Ich bin müde. Entsetzlich müde. Nicht körperlich, sondern im Kopf. Es ist mal wieder so weit, ich kann nicht mehr. Mittlerweile kommen schon Klagen, dass ich so wenig in mein Tagebuch schreibe - na und? Ich bin müde, ich bin abends kaum in der Lage einen vernünftigen Satz in meinem Kopf zu formen, geschweige denn mit den Fingern auf die Tastatur zu bannen. Ich bin und bleibe müde. Erschöpft. Leer. Mir fällt alles auf, aber nicht mehr in den Kopf. Leer. Dabei hätte ich allen Grund zur Freude, schließlich habe ich es geschafft, dass meine Zeitung vorerst am Leben bleibt. Irgendwo erklingen sicher Schalmeien, aber nicht in meinem Kopf. Der Kopf schmerzt. Aua. Eine Kugel durch die Knochenhülle jagen und durch das Loch den Schmerz wie dunklen Schleim herauslaufen sehen. Raus. Weg damit. Funktioniert nicht, im Gegenteil ich habe noch mehr Schmerzen im Kopf. Irgendetwas fehlt mir in diesen Tagen. Vielleicht ist es die Bewegung, die mir fehlt. Vielleicht fehlt mir die Musik, ich habe seite Wochen keine Saite mehr berührt. Müde bin ich. Müde.

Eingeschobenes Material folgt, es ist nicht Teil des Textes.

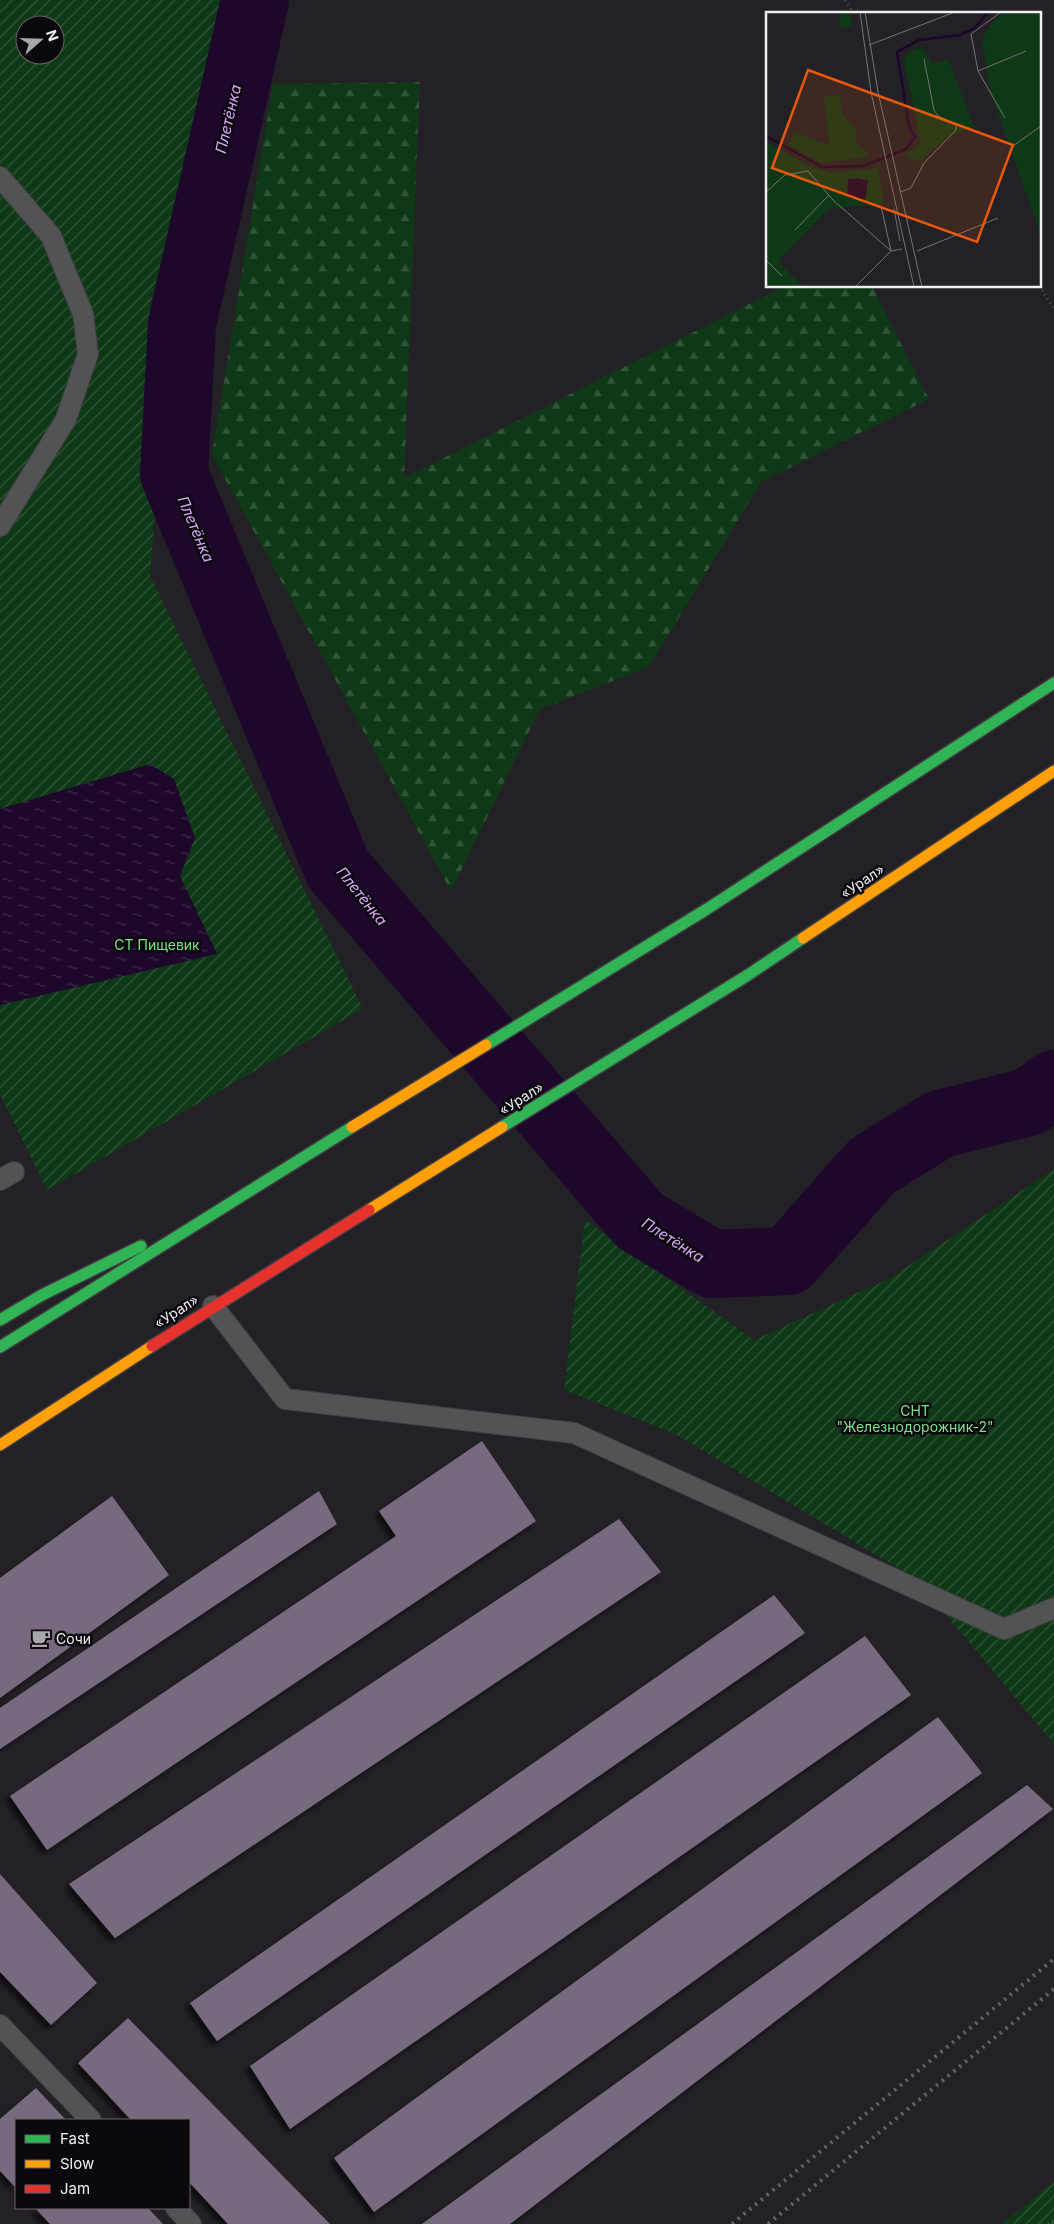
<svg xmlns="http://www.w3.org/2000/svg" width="1054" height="2224" font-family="Inter,sans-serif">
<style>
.forest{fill:url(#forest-firs)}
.garden{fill:url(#garden-furrows);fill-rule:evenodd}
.water{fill:url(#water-ripples)}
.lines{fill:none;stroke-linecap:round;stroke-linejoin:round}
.river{stroke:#1d072a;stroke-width:68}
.building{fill:#776b7f;filter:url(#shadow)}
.lane-casing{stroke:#403e42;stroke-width:22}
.fast-casing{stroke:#403e42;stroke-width:14}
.slow-casing{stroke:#403e42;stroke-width:14}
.jam-casing{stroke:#403e42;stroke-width:14}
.path{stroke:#555556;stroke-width:3;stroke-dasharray:1 4;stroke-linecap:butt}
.lane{stroke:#525354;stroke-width:20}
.fast{stroke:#30b455;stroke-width:11}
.slow{stroke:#ff9f0a;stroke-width:11}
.jam{stroke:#e5322d;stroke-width:11}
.rail{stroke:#606062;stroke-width:4;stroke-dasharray:2.5 5;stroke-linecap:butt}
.labels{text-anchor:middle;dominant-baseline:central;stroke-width:5;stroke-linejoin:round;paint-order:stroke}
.street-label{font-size:14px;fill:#f1edf5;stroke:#0c090e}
.park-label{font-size:14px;fill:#7be287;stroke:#0c090e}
.poi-label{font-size:14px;fill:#f1edf5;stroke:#0c090e;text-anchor:start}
.water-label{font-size:15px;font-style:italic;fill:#daa8fd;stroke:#0c090e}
.inset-river{fill:none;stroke:#1d072a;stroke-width:2.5}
.inset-road{fill:none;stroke:#757279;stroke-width:1}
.view{fill:#e8590c;fill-opacity:0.15;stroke:#e8590c;stroke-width:2.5}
.inset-edge{fill:none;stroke:#f1edf5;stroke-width:2.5}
</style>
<defs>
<pattern id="forest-firs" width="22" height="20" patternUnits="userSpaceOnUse" patternTransform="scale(1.25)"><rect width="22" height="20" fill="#0f3817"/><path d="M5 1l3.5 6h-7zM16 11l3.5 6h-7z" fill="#325539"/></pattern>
<pattern id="garden-furrows" width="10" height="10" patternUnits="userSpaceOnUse" patternTransform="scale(1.25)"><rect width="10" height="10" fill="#0f3817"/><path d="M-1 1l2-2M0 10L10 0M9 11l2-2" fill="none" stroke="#325539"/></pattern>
<pattern id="water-ripples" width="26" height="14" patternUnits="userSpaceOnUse" patternTransform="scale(1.25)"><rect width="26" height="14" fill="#1d072a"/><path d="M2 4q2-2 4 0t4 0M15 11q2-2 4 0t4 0" fill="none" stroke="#3e2b4a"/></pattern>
<filter id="shadow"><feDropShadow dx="-4.5" dy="4.5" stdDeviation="2.5" flood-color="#0009"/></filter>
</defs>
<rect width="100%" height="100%" fill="#232026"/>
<path class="forest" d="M420,82L404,478L785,286H872L929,399L761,482L649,667L540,709L451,891L212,455L273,84Z"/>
<g class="garden">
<path d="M0,0H227L151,302L155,515L150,576L363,1009L47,1190L0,1094ZM25,25H55V55H25Z"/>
<path d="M1054,1169V1744L916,1579L675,1434L564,1390L585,1220L754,1340L890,1278Z"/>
<path d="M1054,2181V2224H1002Z"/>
</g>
<path class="water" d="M150,764L174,779L195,838L180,876L217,954L0,1005V809Z"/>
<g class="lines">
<path class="river" d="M255,0L182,324L174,474L338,869L640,1221L712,1264L788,1261L872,1166L940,1124L1029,1102L1054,1084"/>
</g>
<g class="building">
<path d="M482,1441L536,1521L47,1850L10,1796L396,1536L379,1511Z"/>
<path d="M319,1491L337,1524L0,1749V1708Z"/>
<path d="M112,1496L169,1575L0,1698V1578Z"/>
<path d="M619,1519L661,1572L115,1938L69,1884Z"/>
<path d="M774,1595L805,1633L217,2041L190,2003Z"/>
<path d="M865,1636L911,1695L290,2129L250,2066Z"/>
<path d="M938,1717L982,1773L374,2212L334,2158Z"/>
<path d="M1027,1785L1053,1809L510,2224H422Z"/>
<path d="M0,1874L97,1983L51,2025L0,1972Z"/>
<path d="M128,2018L330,2224H228L189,2182V2120H131L78,2063Z"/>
<path d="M36,2088L66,2120H16V2188L0,2171V2119Z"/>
<path d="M35,2208H148L163,2224H50Z"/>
</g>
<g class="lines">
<g class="lane-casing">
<g id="lane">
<path d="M0,177L51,236L83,314L88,354L66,419L0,526"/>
<path d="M0,1180L14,1172"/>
<path d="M213,1306L285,1399L574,1433L1004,1629L1054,1608"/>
<path d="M0,2025L91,2120"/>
<path d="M176,2208L191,2224"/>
</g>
</g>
<g class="fast-casing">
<g id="fast">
<path d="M486,1045L707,909L1054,683"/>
<path d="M502,1127L748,975L803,938"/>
<path d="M0,1320L42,1295L141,1246"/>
<path d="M0,1347L352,1127"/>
</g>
</g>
<g class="slow-casing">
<g id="slow">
<path d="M803,938L1054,771"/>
<path d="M352,1127L486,1045"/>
<path d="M369,1210L502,1127"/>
<path d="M0,1445L152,1346"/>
</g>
</g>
<g class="jam-casing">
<path id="jam" d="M152,1346L369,1210"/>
</g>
<g class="path">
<path d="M845,0L854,14"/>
<path d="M1039,286L1054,308"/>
<path d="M1048,2224L1054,2220"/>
</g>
<use href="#lane" class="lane"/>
<use href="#fast" class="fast"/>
<use href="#slow" class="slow"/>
<use href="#jam" class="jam"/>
<g class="rail">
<path d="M732,2224L1054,1959"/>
<path d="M768,2224L1054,1989"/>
</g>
</g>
<defs>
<g id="cafe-bare" transform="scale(1.5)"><path d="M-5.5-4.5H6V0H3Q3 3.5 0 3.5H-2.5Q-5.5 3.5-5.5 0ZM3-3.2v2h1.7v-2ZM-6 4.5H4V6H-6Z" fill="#a9a5ad" stroke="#0c090e" stroke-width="2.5" paint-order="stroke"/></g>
</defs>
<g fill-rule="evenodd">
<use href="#cafe-bare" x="41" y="1638"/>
</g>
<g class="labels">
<g class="street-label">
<text transform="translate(862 881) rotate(-34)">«Урал»</text>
<text transform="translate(521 1098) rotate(-32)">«Урал»</text>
<text transform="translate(176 1311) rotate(-33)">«Урал»</text>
</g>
<g class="park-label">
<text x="157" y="944">СТ Пищевик</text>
<text x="915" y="1410">СНТ<tspan x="915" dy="16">"Железнодорожник-2"</tspan></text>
</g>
<g class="poi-label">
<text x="56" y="1638">Сочи</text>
</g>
<g class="water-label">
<text transform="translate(228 119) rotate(-77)">Плетёнка</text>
<text transform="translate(196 529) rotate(67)">Плетёнка</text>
<text transform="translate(362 896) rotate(51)">Плетёнка</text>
<text transform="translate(673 1240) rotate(32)">Плетёнка</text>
</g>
</g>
<g transform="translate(766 12)">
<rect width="275" height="275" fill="#232026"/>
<path d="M73,0H84L86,14L74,16ZM74,83L76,102L90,118V130L104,144L55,151L23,133L28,120L64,134L58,85Z" fill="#0f3817"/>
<path d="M239,0H275V224L224,78L216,26L228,8ZM156,35L166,51L183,48L208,115L183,124L153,150L139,143L155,131L138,50L142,40ZM0,129L39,152L65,161L112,156L118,191L63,197L12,249L37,275H0Z" fill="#0f3817"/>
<path d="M90,166L102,168L99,190L81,185L82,167Z" fill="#1d072a"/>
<path class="inset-river" d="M0,124L56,155L98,154L140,137L149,125L143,114L131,40L153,28L194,23L209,16L222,0"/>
<path class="inset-road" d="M94,0L105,80L148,275M99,0L112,80L156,275M235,0L205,22L212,59L239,106M103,33L189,0M212,59L260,39M247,134L275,114M0,180L19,163L42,159L67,188L125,239L89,275M134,180L145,176L158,151L190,118V112L172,104L168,98L158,47M115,194L125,239L136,237M128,197L134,229M29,218L63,183M151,239L232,206M0,248L16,264"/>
<path class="view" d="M42,58L247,133L211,230L6,156Z"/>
<rect width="275" height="275" class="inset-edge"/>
</g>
<rect x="15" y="2119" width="175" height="90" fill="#0c090e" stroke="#68646a"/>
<rect x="25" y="2135" width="25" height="8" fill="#30b455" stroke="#68646a"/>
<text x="60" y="2144" font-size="15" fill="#f1edf5">Fast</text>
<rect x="25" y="2160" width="25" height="8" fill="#ff9f0a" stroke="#68646a"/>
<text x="60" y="2169" font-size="15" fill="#f1edf5">Slow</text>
<rect x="25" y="2185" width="25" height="8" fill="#e5322d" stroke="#68646a"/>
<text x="60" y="2194" font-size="15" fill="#f1edf5">Jam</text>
<g transform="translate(40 40) rotate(70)"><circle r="24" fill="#0c090e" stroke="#68646a"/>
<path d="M0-4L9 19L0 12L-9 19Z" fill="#a9a5ad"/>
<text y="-8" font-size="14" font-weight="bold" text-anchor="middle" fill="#f1edf5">N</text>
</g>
</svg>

Und ich gehe jetzt ins Bett. Ich bin so leer, dass ich den Kopf mit irgendetwas Hirnlosem füllen werde. Vielleicht mit "Riddick", vielleicht mit irgendeinem Alien-Film, vielleicht finde ich noch etwas anderes in meinem Regal. Keinen Anspruch bitte, einfach nur hohl und leer. Vielleicht ergiebt zu viel Leere ein Vakuum, so dass durch den Unterdruck etwas Gehaltvolles in den Kopf gesogen wird. Naja, die Hoffnung ist noch da.

Und wer weiß, wie Schalmeien klingen, soll es mir mal vorspielen.